* [Collected data]
· · ·

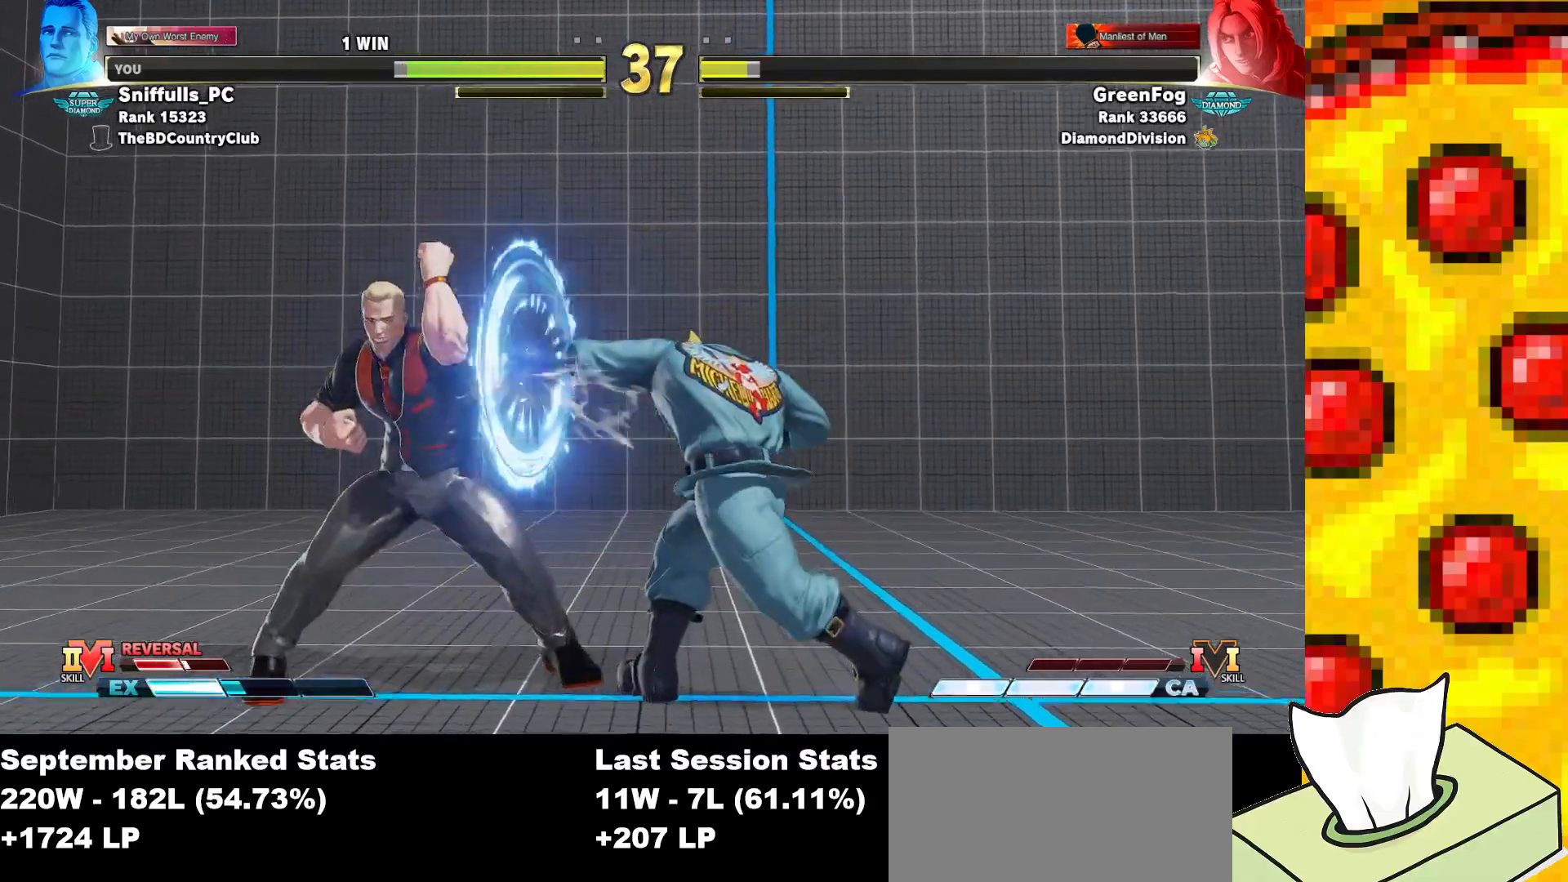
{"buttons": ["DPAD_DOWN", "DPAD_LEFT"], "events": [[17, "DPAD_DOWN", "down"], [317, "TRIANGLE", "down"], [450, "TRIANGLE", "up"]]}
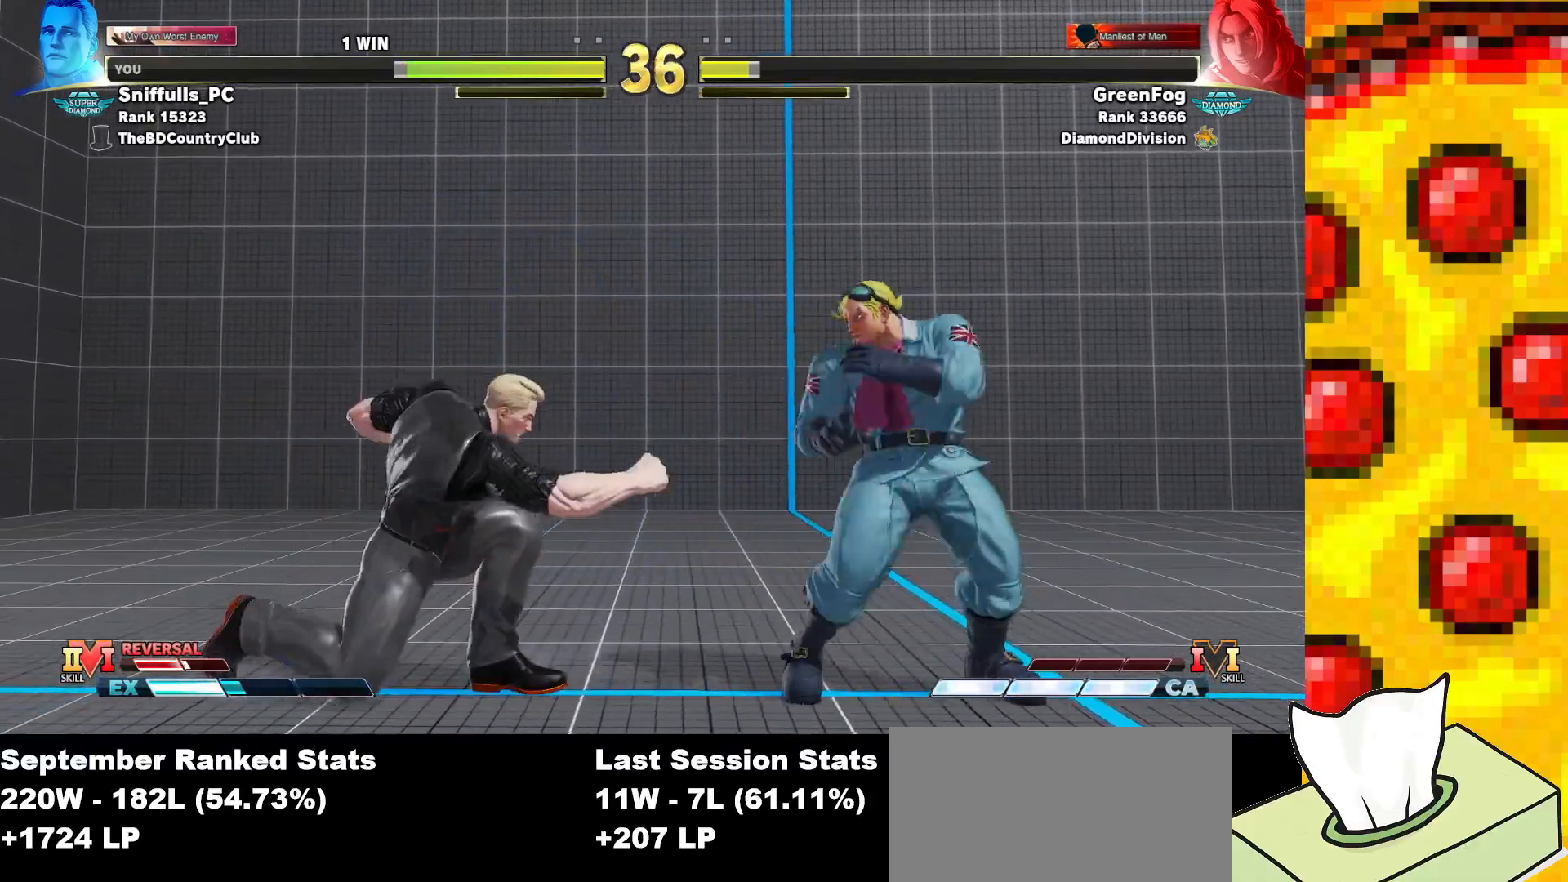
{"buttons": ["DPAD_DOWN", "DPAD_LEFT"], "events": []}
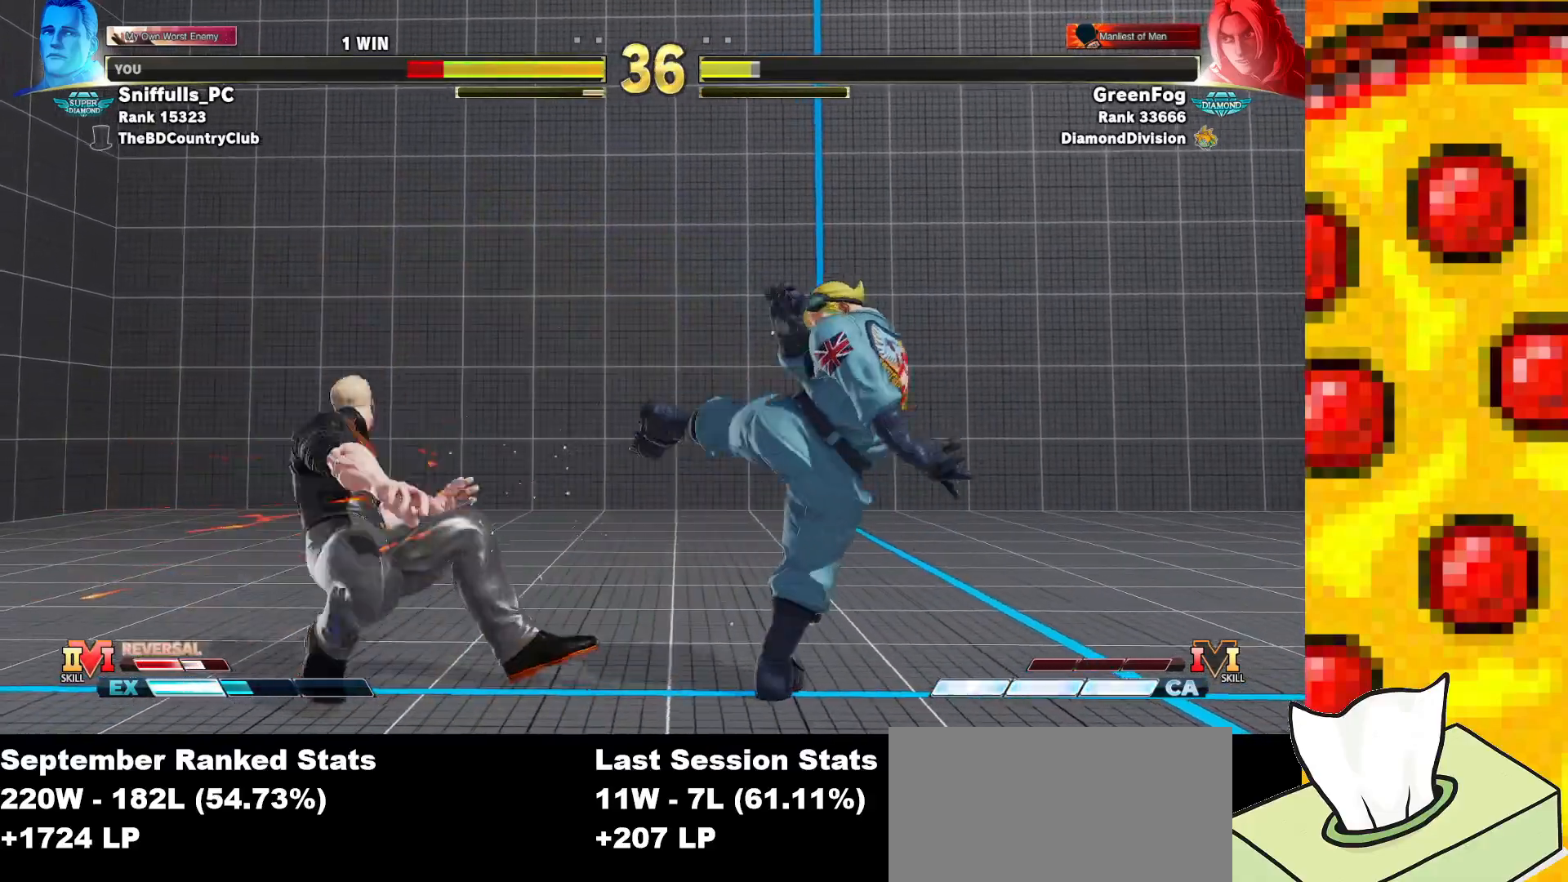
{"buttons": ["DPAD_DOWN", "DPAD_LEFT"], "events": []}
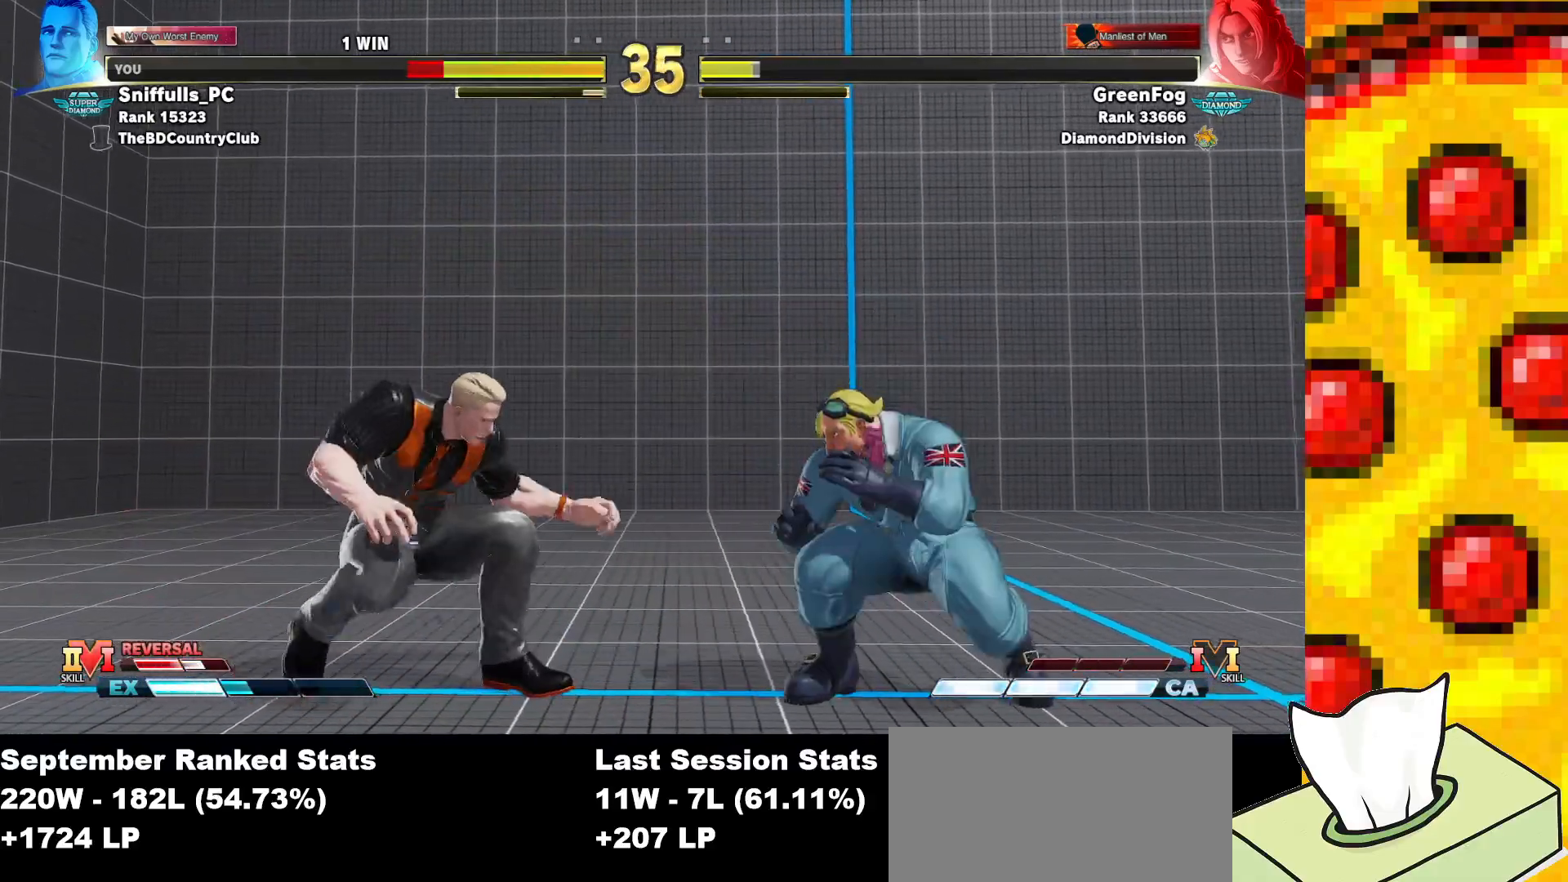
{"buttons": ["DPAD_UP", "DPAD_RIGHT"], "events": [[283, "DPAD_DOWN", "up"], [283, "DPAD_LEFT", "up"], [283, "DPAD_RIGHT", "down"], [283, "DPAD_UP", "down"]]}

· · ·

* [Your objective] The result should be the same data as above, line for line, with the pictures gone.

* [Response area]
{"buttons": ["DPAD_DOWN", "DPAD_LEFT"], "events": [[17, "DPAD_DOWN", "down"], [317, "TRIANGLE", "down"], [450, "TRIANGLE", "up"]]}
{"buttons": ["DPAD_DOWN", "DPAD_LEFT"], "events": []}
{"buttons": ["DPAD_DOWN", "DPAD_LEFT"], "events": []}
{"buttons": ["DPAD_UP", "DPAD_RIGHT"], "events": [[283, "DPAD_DOWN", "up"], [283, "DPAD_LEFT", "up"], [283, "DPAD_RIGHT", "down"], [283, "DPAD_UP", "down"]]}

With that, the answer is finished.